TO DO
From the entries below, extract every line that contains the string "para", and copy each such line in full.

[Opening DATA RECORDS section]

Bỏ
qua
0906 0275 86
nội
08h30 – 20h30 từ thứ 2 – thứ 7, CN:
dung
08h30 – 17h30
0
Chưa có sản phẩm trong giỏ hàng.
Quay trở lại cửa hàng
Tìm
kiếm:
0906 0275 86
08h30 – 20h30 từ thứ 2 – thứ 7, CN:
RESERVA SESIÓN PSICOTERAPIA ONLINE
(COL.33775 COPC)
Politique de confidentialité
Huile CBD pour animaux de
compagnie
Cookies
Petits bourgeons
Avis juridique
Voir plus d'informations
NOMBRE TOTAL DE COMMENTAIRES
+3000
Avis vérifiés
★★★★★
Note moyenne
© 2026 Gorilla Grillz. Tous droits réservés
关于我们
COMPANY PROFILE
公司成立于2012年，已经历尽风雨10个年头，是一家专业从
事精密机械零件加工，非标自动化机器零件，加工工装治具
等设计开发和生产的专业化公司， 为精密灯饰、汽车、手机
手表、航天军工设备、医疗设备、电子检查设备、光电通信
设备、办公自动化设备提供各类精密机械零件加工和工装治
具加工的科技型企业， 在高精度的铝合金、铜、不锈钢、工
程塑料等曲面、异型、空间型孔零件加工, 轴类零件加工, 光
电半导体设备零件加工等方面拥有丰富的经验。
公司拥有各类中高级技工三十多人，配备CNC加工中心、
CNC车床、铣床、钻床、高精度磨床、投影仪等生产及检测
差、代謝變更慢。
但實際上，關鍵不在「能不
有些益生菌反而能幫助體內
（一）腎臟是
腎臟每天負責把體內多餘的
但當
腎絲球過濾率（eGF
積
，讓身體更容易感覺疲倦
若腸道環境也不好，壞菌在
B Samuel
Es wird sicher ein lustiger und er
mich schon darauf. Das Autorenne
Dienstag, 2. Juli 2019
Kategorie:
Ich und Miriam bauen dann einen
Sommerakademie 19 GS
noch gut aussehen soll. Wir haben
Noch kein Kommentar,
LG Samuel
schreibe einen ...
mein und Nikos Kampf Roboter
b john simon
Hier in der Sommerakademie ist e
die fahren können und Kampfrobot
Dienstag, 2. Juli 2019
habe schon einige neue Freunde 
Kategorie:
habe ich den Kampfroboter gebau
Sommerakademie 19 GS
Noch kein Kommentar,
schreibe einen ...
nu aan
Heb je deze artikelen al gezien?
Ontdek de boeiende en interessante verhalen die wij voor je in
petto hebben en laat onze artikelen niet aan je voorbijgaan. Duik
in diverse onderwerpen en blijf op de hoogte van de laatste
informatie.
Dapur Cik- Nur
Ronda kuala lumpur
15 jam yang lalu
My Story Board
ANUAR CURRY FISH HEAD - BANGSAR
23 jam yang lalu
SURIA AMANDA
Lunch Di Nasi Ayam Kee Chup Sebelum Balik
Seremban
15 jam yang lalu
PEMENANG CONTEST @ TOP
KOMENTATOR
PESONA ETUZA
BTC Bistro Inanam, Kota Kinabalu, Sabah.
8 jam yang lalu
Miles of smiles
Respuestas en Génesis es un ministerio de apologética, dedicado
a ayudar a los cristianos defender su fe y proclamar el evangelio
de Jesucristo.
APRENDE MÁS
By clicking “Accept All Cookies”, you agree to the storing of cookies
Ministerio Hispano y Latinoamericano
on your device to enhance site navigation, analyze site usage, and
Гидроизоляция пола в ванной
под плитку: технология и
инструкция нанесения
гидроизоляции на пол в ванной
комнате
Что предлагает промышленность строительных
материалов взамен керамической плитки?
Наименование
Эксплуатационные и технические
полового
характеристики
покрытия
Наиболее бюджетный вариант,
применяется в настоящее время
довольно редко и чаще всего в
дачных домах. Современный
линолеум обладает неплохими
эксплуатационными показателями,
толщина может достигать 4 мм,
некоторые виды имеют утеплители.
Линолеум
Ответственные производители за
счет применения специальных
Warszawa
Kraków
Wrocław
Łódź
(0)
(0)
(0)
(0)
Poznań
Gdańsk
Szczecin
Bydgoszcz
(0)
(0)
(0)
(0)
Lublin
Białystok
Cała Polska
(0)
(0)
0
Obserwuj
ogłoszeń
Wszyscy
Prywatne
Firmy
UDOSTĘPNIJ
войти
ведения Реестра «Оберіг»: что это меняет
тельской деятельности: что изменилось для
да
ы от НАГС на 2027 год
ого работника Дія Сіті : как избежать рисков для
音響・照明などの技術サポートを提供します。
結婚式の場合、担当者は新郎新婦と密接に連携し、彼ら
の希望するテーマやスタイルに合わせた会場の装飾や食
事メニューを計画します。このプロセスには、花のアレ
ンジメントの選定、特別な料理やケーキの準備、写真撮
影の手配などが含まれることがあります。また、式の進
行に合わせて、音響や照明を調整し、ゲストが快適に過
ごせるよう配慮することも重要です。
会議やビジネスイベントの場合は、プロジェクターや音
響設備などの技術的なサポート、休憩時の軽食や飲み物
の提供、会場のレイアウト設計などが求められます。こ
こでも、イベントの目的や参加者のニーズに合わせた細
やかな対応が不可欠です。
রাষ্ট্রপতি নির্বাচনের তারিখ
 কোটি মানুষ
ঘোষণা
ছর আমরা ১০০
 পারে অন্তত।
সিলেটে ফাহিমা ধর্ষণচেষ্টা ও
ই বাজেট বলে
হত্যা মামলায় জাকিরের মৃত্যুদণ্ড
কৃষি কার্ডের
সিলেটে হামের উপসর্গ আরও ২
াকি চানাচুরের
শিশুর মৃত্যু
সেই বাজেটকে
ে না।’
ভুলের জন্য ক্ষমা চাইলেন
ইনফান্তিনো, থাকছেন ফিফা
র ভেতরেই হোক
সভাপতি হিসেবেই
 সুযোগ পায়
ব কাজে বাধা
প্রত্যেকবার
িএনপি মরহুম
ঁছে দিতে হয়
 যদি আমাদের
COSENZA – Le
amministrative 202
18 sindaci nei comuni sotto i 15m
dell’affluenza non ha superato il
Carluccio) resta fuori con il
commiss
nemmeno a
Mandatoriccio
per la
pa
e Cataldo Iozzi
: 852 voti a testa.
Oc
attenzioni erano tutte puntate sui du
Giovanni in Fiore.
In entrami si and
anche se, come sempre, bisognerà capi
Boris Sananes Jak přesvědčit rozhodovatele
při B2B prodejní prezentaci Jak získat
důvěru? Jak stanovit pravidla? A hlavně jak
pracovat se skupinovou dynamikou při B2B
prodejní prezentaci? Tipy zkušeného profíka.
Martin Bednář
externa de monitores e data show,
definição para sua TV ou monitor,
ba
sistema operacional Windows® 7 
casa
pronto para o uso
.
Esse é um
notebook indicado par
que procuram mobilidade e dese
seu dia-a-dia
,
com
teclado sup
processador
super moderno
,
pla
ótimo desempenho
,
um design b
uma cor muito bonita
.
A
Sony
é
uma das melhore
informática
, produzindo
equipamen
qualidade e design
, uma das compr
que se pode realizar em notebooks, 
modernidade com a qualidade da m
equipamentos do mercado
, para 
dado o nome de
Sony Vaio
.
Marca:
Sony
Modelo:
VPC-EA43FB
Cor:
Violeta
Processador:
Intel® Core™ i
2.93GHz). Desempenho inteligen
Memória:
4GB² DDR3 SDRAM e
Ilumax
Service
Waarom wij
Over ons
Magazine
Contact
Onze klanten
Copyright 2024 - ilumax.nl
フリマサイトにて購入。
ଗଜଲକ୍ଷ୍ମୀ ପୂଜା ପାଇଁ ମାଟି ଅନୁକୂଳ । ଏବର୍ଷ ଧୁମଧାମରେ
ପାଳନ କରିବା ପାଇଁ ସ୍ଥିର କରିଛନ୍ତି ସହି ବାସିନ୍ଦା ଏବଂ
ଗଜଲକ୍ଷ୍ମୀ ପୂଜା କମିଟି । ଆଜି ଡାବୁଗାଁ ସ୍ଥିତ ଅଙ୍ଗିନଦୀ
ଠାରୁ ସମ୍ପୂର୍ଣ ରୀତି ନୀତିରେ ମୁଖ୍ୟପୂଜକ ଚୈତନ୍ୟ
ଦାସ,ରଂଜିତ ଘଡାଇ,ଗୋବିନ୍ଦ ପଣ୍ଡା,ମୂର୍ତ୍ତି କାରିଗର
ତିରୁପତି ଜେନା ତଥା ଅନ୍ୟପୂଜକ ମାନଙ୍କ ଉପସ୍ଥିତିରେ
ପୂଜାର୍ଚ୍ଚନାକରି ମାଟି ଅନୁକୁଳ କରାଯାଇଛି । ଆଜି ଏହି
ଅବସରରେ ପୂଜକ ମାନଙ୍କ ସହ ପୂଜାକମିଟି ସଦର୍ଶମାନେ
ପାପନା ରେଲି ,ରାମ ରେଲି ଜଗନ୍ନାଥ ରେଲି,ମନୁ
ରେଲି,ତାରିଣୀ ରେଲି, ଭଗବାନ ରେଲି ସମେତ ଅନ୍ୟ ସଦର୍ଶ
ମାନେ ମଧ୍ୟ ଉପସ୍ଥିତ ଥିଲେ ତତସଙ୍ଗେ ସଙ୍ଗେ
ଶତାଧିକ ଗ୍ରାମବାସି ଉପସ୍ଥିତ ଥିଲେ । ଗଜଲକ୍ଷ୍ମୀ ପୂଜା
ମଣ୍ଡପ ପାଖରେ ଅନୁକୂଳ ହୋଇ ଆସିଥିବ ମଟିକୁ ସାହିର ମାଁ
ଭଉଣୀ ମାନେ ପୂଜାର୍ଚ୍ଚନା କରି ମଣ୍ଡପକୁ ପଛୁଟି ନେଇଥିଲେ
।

[Closing DATA RECORDS section]

SOLUTION TO THE PROBLEM
definição para sua TV ou monitor,
pronto para o uso
, para 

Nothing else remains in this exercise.